ФРАГМЕНТ СТРАНИЦЫ:
══════

– 8 мая тебе драться с Франсимаром Барросо. Что думаешь об этом сопернике?
– Первый раз мне попался боец, который решил начать перепалку еще до боя. Но не думаю, что этому «трэштоку» можно дать какое-то развитие. Что же до него, то парень за последние семь боев проиграл только раз, и то, раздельным решением судей. Но манера ведения в клетке у него довольно скучная, он старается налететь и пытается быть непредсказуемым, меняя стойки, однако бьет только с одной. Мы выстраиваем план и я думаю, что у него ничего не получится сделать.
– Какого ты мнения о его громких высказываниях?
– Он просто пытается лишний раз привлечь внимание, даже не столько к нашему бою, сколько к себе. Я даже не представляю, какого должно быть человеку, который сначала много говорит, а при объявлении победителя стоит с грустным лицом, как это было в поединке Макгрегора и Диаса. Я морально устойчивый человек, через многое в жизни прошел, поэтому со мной такое точно не прокатит. Но если у него получится таким образом привлечь еще пару глаз к нашему бою, то пусть делает, ведь это пойдет мне только на пользу.
– Ты подписывал контракт на этот бой в подъезде. Это как?
– Это было воскресенье. В этот день мы с друзьями ходим в храм, а после этого сидим в кафе. И когда кушали, я проверил почту и увидел, что мне пришел контракт. Его нужно было подписать в ближайшее время. Мы пошли его распечатали где-то на Цветном Бульваре, в полуподвальном помещении. И когда выходили, я сказал, что давайте я здесь его и подпишу, в падике, отправим им фотографию. Подумали, что это неплохая идея и сделали (смеется).
– Весьма оригинально. В свое время всем еще запомнился твой выход в футболке с надписью «*** войне»...
– Меня тогда секундировал довольно харизматичный парень, на выдумки горазд. Как говорится, с кем поведешься... Он сказал, что раз можно выходить в любой футболке, то надо этим пользоваться, будет весело. Я ответил, что на счет весело не знаю, но хочется обрисовать ситуацию на Родине. «Нет войне» - слишком просто. Через матерное слово — слишком жестко. Решили написать через хэштег. Сделали футболки в двух экземплярах и вышли в них. В первый день на них никто не обратил внимание, а затем уже, когда узнали перевод... На бой ему запретили надевать ее (улыбается).
– Твои прогнозы на второй поединок между Джоном Джонсом и Даниэлем Кормье?
– Думаю, шансы на победу есть у обоих. Кормье уже дрался с Джонсом и знает, чего ожидать. Если сделает грамотные выводы и правильно подойдет к поединку, то он может победить Джона. Так что интрига не умерла. Но Джонс очень мотивирован после такого перерыва. Все неоднозначно, я просто жду этот бой.
– За кого-то будешь болеть?
– Они оба в моей категории, и если все пойдет по плану, то мне как минимум придется с кем-то из них встретиться, а я не планирую никому проигрывать. Поэтому я за хороший поединок.
– Расскажи о том, как в детстве ты оказался в спорте.

══════

ИСХОДНЫЕ МАТЕРИАЛЫ:
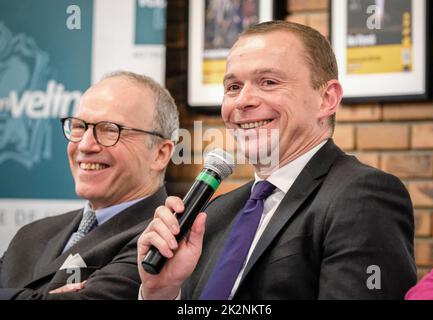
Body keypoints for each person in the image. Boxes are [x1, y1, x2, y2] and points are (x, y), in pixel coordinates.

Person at [137, 21, 416, 300]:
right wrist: (162, 292)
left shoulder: (363, 197)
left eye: (269, 82)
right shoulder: (214, 214)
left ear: (327, 99)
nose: (242, 101)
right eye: (233, 87)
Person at [0, 71, 179, 299]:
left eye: (110, 129)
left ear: (160, 154)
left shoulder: (162, 242)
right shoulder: (31, 235)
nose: (85, 145)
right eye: (79, 126)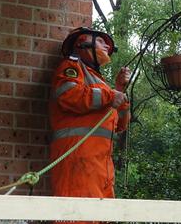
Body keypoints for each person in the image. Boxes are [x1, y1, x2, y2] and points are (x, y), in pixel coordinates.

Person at [49, 27, 131, 215]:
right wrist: (111, 95)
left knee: (101, 216)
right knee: (78, 216)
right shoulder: (71, 67)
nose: (107, 46)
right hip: (77, 159)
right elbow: (69, 95)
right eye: (101, 41)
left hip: (100, 166)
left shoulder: (99, 81)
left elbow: (119, 126)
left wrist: (119, 91)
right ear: (83, 43)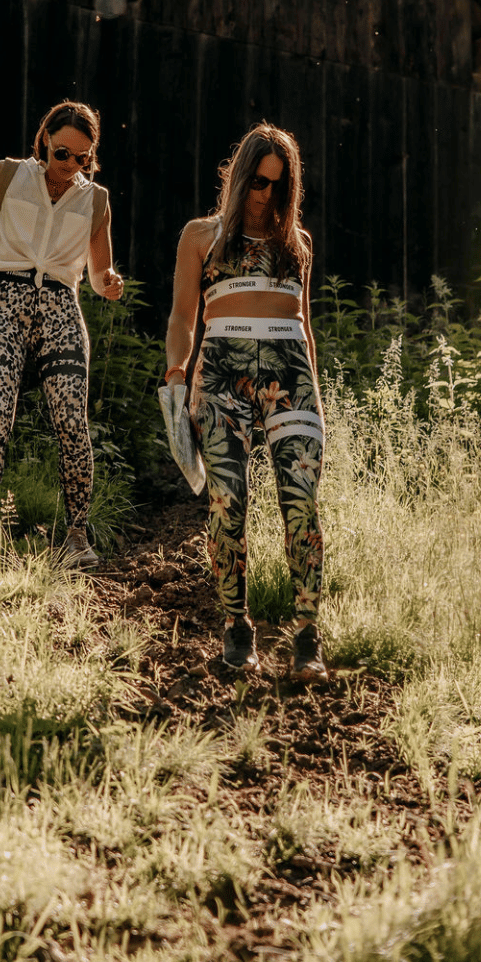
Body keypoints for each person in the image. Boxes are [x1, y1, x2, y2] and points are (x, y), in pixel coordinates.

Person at [0, 100, 124, 566]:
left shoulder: (95, 200)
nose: (69, 166)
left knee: (73, 420)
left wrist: (109, 283)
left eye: (82, 158)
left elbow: (98, 271)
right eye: (62, 154)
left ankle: (76, 537)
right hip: (1, 299)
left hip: (59, 306)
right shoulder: (8, 175)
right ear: (44, 142)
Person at [165, 122, 327, 682]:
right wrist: (178, 376)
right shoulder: (200, 236)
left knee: (301, 500)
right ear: (240, 179)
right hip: (222, 371)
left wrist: (316, 397)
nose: (267, 196)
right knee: (228, 501)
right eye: (258, 183)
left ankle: (308, 634)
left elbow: (304, 324)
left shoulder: (297, 245)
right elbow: (184, 317)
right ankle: (238, 626)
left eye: (279, 187)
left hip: (290, 371)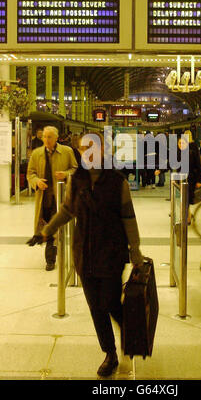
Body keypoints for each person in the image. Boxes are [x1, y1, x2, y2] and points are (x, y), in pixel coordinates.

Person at [39, 132, 144, 377]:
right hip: (83, 255)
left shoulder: (118, 182)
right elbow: (67, 210)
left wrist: (135, 250)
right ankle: (110, 353)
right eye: (83, 148)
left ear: (103, 150)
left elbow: (128, 217)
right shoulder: (77, 180)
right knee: (96, 308)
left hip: (111, 253)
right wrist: (48, 230)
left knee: (109, 301)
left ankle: (129, 331)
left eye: (91, 147)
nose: (87, 152)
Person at [27, 126, 78, 271]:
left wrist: (66, 174)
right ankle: (50, 259)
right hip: (44, 199)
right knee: (48, 226)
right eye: (44, 137)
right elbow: (30, 173)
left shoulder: (67, 152)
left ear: (56, 138)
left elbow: (75, 169)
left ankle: (60, 253)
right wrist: (36, 181)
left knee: (60, 227)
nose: (46, 140)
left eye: (50, 137)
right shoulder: (36, 154)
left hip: (62, 198)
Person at [176, 132, 201, 224]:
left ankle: (186, 219)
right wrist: (160, 170)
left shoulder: (192, 153)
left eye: (182, 143)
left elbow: (199, 166)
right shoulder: (178, 154)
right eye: (179, 143)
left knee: (185, 200)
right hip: (181, 179)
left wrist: (199, 180)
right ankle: (188, 216)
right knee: (185, 199)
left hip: (191, 180)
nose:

══════

ЗАДАНИЯ:
• A. Назовите всех бойцов, упомянутых в интервью по имени или фамилии.
• B. Продолжите интервью с бойцом, начав сразу после последней реплики.

ОТВЕТЫ:
• A. Франсимар Барросо, Макгрегор, Диас, Джон Джонс, Даниэль Кормье.

• B.
– В моем родном поселке в Луганской области спорта как такового не было. Были только площадки, там очень любили играть в футбол. Но секций не было. Ближайшие были в городе Красный Луч. И отец привел меня в киокушинкай каратэ. Мне было неполных 11 лет. Как сейчас помню запах того зала, аж дрожь пробирала. Все было так интересно, но первые несколько лет я стабильно выхватывал люлей. У нас сформировалась такая группа здоровья, человек 6, и почти все были старше меня на год-два. Была здоровая конкуренция да и сам вид спорта — киокушинкай, в котором бьют голыми руками и ногами — отлично закаляет характер.
– А как ты перешел в смешанные единоборства?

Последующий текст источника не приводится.